Sicherlich: Länderspezifische Unterstützungsmaßnahmen sind schwierig zu realisieren und werden stets gegenüber den bundestaatlichen Maßnahmen ergänzenden Charakter behalten. Die Kritik an Rot-Grün zielt darauf, dass jede Initiative zur Armutsbekämpfung auch bei dieser unstrittigen Kerngruppierung unterbliebt.

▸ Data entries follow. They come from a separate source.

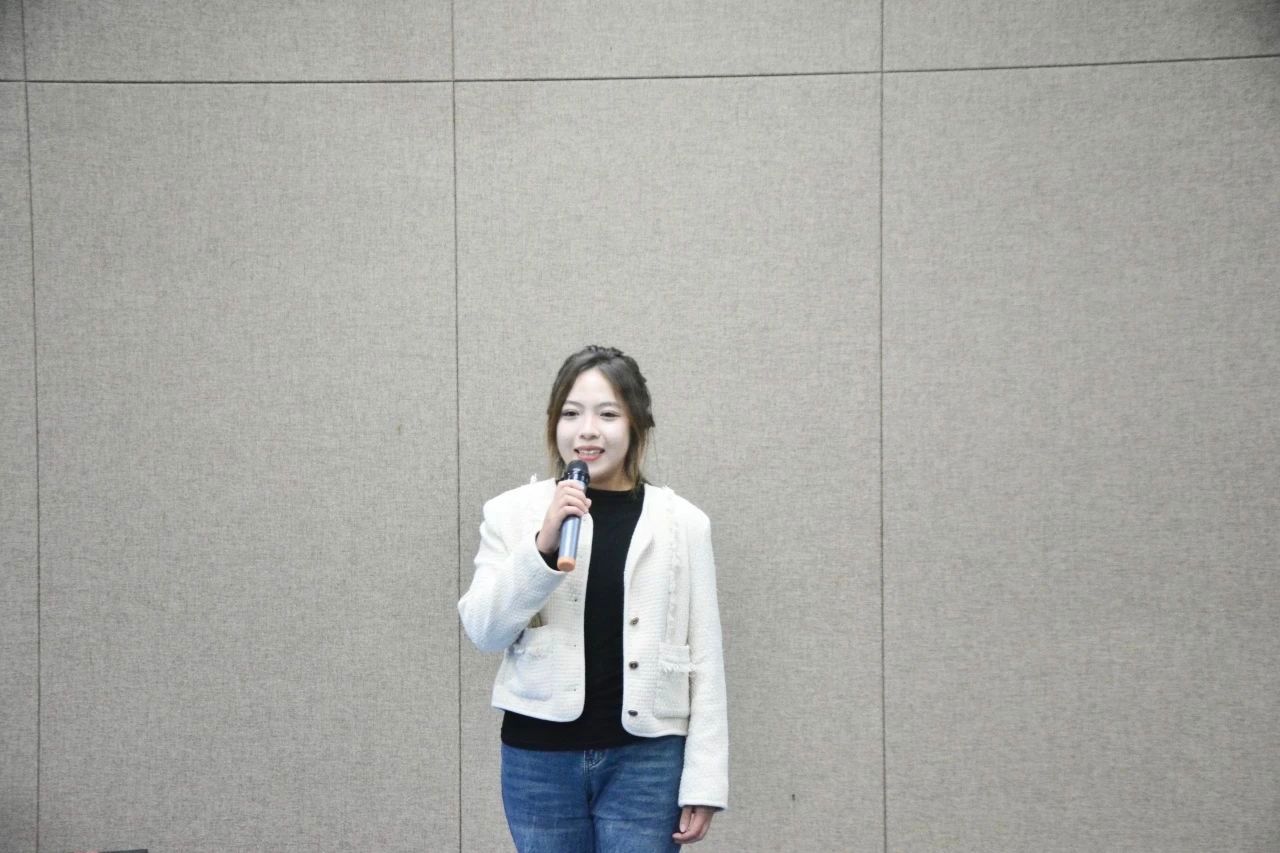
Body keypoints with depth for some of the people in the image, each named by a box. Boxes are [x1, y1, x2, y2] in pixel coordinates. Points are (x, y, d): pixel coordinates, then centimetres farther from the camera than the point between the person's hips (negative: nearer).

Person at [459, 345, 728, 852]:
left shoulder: (682, 523, 0)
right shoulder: (513, 513, 0)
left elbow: (704, 658, 1)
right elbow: (483, 631, -5)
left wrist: (703, 781, -2)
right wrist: (542, 545, -18)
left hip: (644, 759, -1)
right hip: (539, 756, 1)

Es gibt in den europäischen Nachbarländern Beispiele, dass dies anders geht. Vorrangig wäre zunächst die Steuergesetzgebung. Dann könnte sich die Parteien ein Beispiel an der Sozialgesetzgebung in Schweden nehmen. Wenn eine alleinerziehende Schwedin etwa 30 Stunden die Woche arbeitet, übernehmen die Sozialkassen die Sozialversicherungsbeiträge, bis zum achten Lebensjahr des Kindes. In Deutschland haben wir stattdessen eine Mischung aus zielgerichteten Leistungen Grundsicherung für Kinder. Dann muss eine Mutter nur noch für ihre eigene Existenz aufkommen. Verbände wie der Deutsche Kinderschutzbund fordern, dass alle Kinder bis zum Alter von 18 Jahren rund 500 Euro im Monat bekommen. Kinder von Eltern, die gut verdienen, bekämen entsprechend weniger.

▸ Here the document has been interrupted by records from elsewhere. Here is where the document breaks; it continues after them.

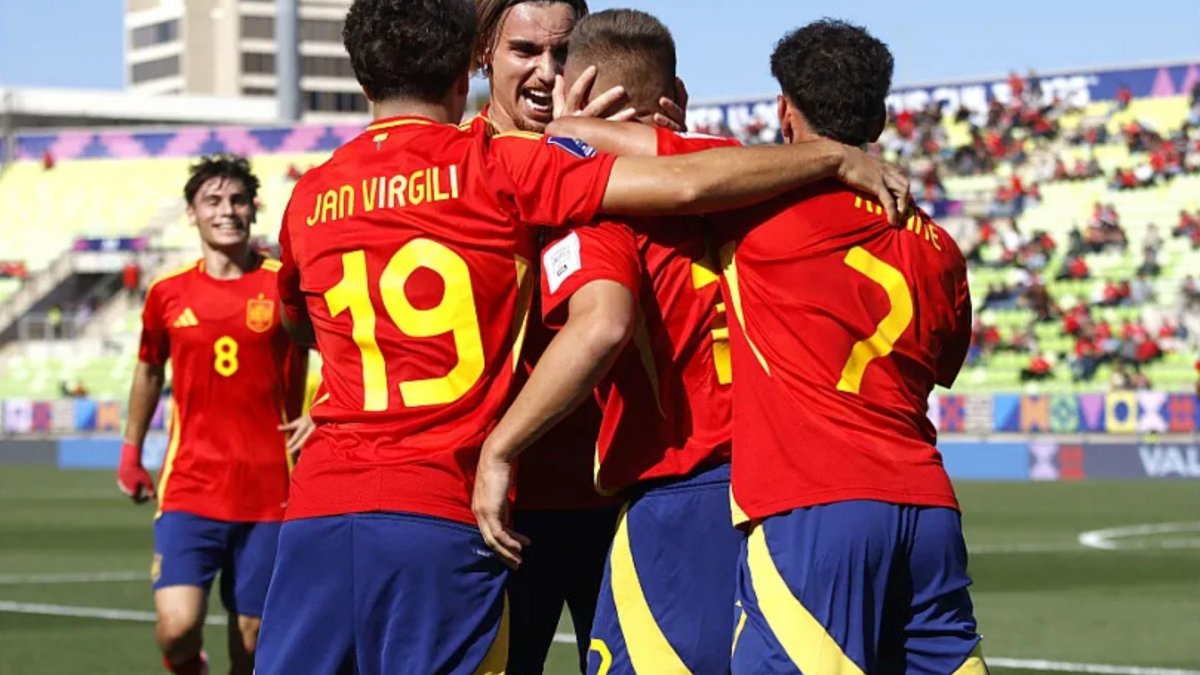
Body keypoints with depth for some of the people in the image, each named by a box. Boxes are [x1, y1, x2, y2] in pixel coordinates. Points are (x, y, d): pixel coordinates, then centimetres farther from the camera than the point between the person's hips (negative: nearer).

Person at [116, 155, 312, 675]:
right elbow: (149, 371, 21)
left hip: (267, 490, 0)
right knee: (178, 627, -15)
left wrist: (318, 415, -3)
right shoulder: (168, 293, 5)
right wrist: (131, 452, 25)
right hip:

Die Grundsicherung würde bisherige Leistungen des Staates wie Kindergeld oder Sozialgeld ersetzen. Eine Studie hat kürzlich enthüllt, dass selbst die Zahlungen der ehemaligen Lebenspartner für die Kinder der alleinerziehenden ein großes Problem sind. die Hälfte der Alleinerziehenden – zu 89 Prozent sind dies Frauen – erhält überhaupt keinen Unterhalt für ihre Kinder. Weitere 25 Prozent bekommen nur unregelmäßig Geld. Bleibt der Unterhalt aus, geht in Deutschland ein Stück weit der Staat in Vorleistung. Alleinerziehende können dann den sogenannten Unterhaltsvorschuss beantragen. Je nach Alter des Kindes bekommen sie monatlich 145 oder 190 Euro. Die Zahlung endet allerdings abrupt mit dem zwölften Lebensjahr, auch wird sie nur maximal 72 Monate gewährt. Der Bertelsmann-Studie zufolge haben allein 2014 rund 455.000 Kinder die Ersatzleistung erhalten, die von Bund und Ländern finanziert und von den Kommunen ausgezahlt wird. Mindestens so viele Unterhaltspflichtige kamen ihren Verpflichtungen also gar nicht oder nur unzureichend nach. Familienministerin Manuela Schwesig (SPD) sprach sich jüngst dafür aus, die Altersgrenze für den Unterhaltsvorschuss auf 14 Jahre zu erhöhen, SPD-Chef Sigmar Gabriel forderte in der »Bild«-Zeitung eine Anhebung auf 16 Jahre und will außerdem säumige Väter mit Führerscheinentzug bestrafen.

Union und SPD hatten sich darauf im Koalitionsvertrag verständigt, dass ein Richter zusätzlich zu einer Geld- oder Freiheitsstrafe, als »Nebenstrafe« auch bei allen anderen Vergehen ein Fahrverbot verhängen kann – etwa bei Steuerhinterziehung, Diebstahl, Körperverletzung oder unterlassenen Unterhaltszahlungen. Dass dies jetzt am Ende der Legislaturperiode umgesetzt werden soll, ist sicherlich kein Zeichen für einen ausgeprägten politischen Willen. Die Begrenzungen des Unterhaltsvorschusses gehören endlich ganz abgeschafft. Und die Situation der Alleinerzerziehenden ist steuerlich und in der Sozialversicherung deutlich zu verbessern.